Work request. Look through the entries for the string "الله", and copy each line that holds it.

Record excerpts.
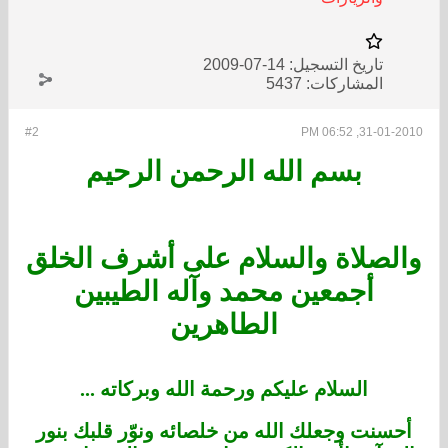
تاريخ التسجيل:
14-07-2009
المشاركات:
5437
#2
31-01-2010, 06:52 PM
بسم الله الرحمن الرحيم
والصلاة والسلام على أشرف الخلق
أجمعين محمد وآله الطيبين
الطاهرين
السلام عليكم ورحمة الله وبركاته ...
أحسنت وجعلك الله من خلصائه ونوّر قلبك بنور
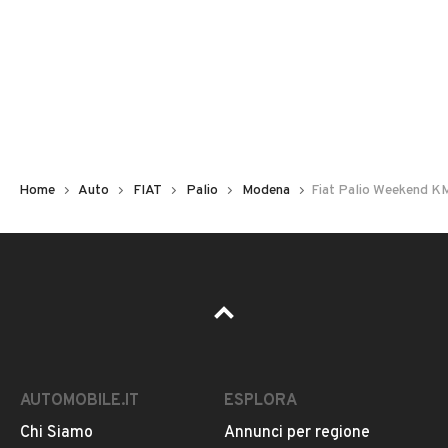
Non hai il numero di targa? Cercalo nelle foto del veicolo
o contatta
il venditore al telefono
o
via e-mail
per
riceverlo.
Home
Auto
FIAT
Palio
Modena
Fiat Palio Weekend 
AUTOMOBILE.IT
ESPLORA
Chi Siamo
Annunci per regione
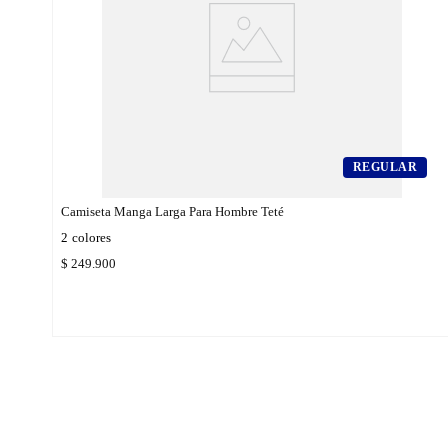
REGULAR
Camiseta Manga Larga Para Hombre Teté
2
colores
$
249
.
900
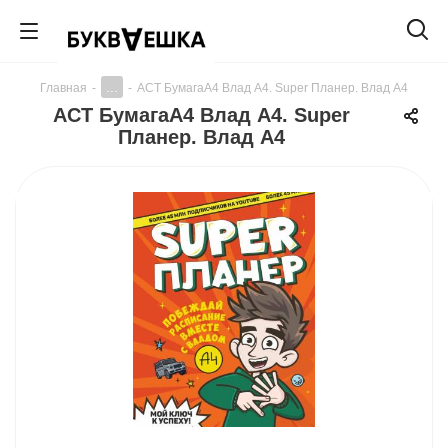
...
Главная
-
-
АСТ БумагаА4 Влад А4. Super Планер. Влад A4
АСТ БумагаА4 Влад А4. Super
Планер. Влад A4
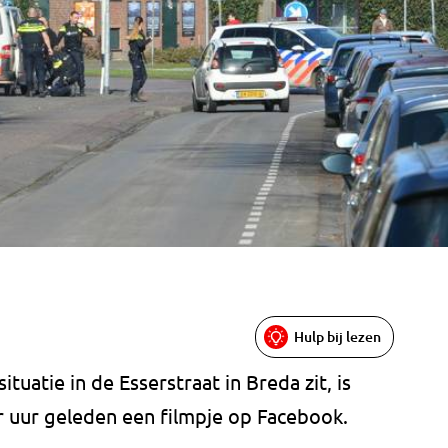
Hulp bij lezen
tuatie in de Esserstraat in Breda zit, is
ar uur geleden een filmpje op Facebook.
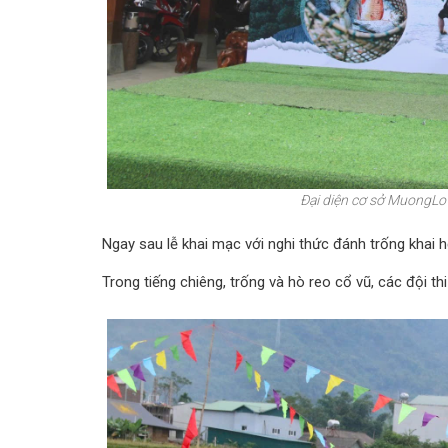
Đại diện cơ sở MuongLo 
Ngay sau lễ khai mạc với nghi thức đánh trống khai hộ
Trong tiếng chiêng, trống và hò reo cổ vũ, các đội th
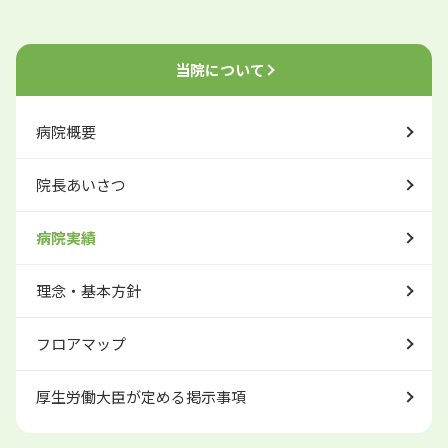
当院について
病院概要
院長あいさつ
病院実績
理念・基本方針
フロアマップ
厚生労働大臣が定める掲示事項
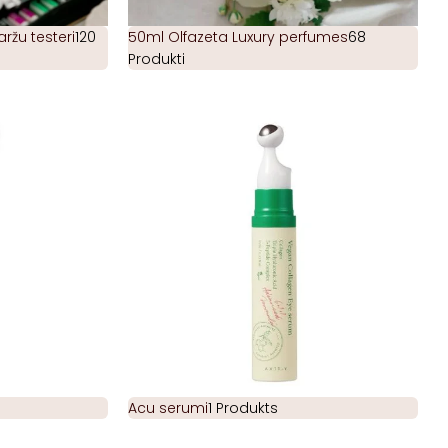
žu testeri
120
50ml Olfazeta Luxury perfumes
68
Produkti
Acu serumi
1 Produkts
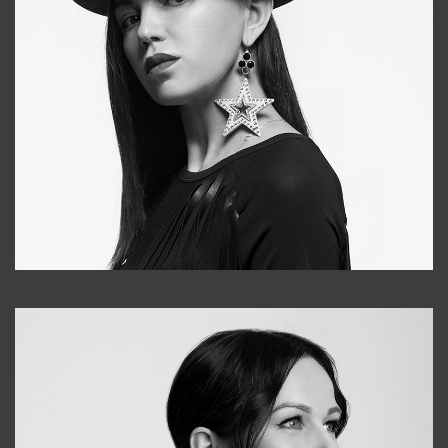
Tonya
+998931718866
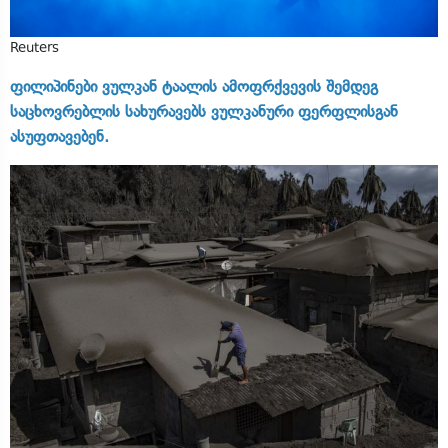
Reuters
ფილიპინები ვულკან ტაალის ამოფრქვევის შემდეგ
საცხოვრებლის სახურავებს ვულკანური ფერფლისგან
ასუფთავებენ.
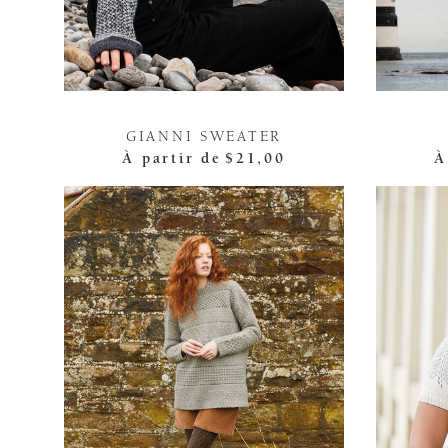
GIANNI SWEATER
À partir de
$21,00
À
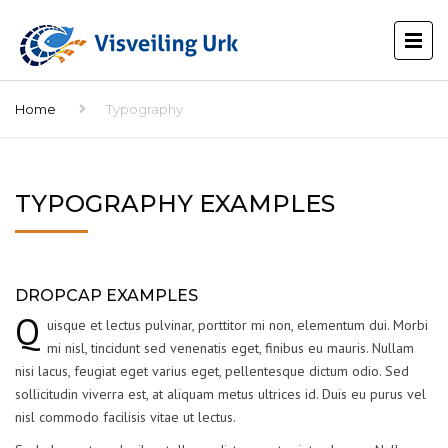
Home
Typography
TYPOGRAPHY EXAMPLES
DROPCAP EXAMPLES
Q
uisque et lectus pulvinar, porttitor mi non, elementum dui. Morbi
mi nisl, tincidunt sed venenatis eget, finibus eu mauris. Nullam
nisi lacus, feugiat eget varius eget, pellentesque dictum odio. Sed
sollicitudin viverra est, at aliquam metus ultrices id. Duis eu purus vel
nisl commodo facilisis vitae ut lectus.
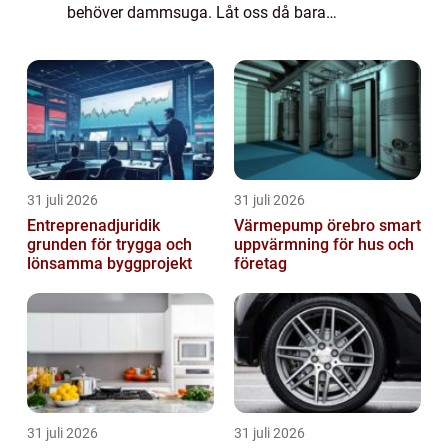
behöver dammsuga. Låt oss då bara
hoppas att du inte hamnar i situationen att
du behöver &...
31 juli 2026
31 juli 2026
Entreprenadjuridik
Värmepump örebro smart
grunden för trygga och
uppvärmning för hus och
lönsamma byggprojekt
företag
31 juli 2026
31 juli 2026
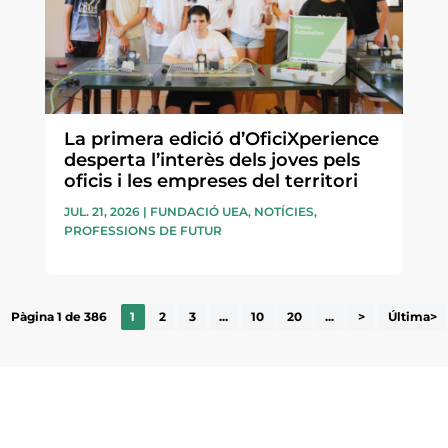
La primera edició d’OficiXperience
desperta l’interès dels joves pels
oficis i les empreses del territori
JUL. 21, 2026
|
FUNDACIÓ UEA
,
NOTÍCIES
,
PROFESSIONS DE FUTUR
Pàgina 1 de 386
1
2
3
...
10
20
...
>
Última>
ne, publicació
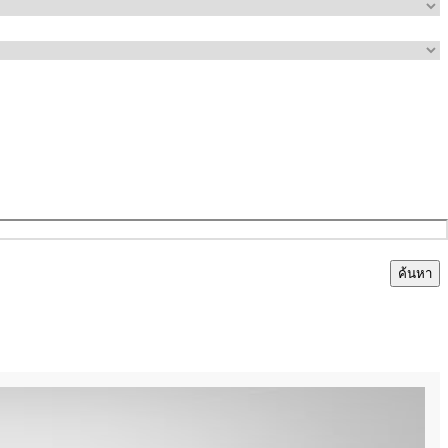
ค้นหา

Exercise answer.
بسم الله الرحمن الرحيم
السلام عليكم ورحمة الله وبركاته ...
أحسنت وجعلك الله من خلصائه ونوّر قلبك بنور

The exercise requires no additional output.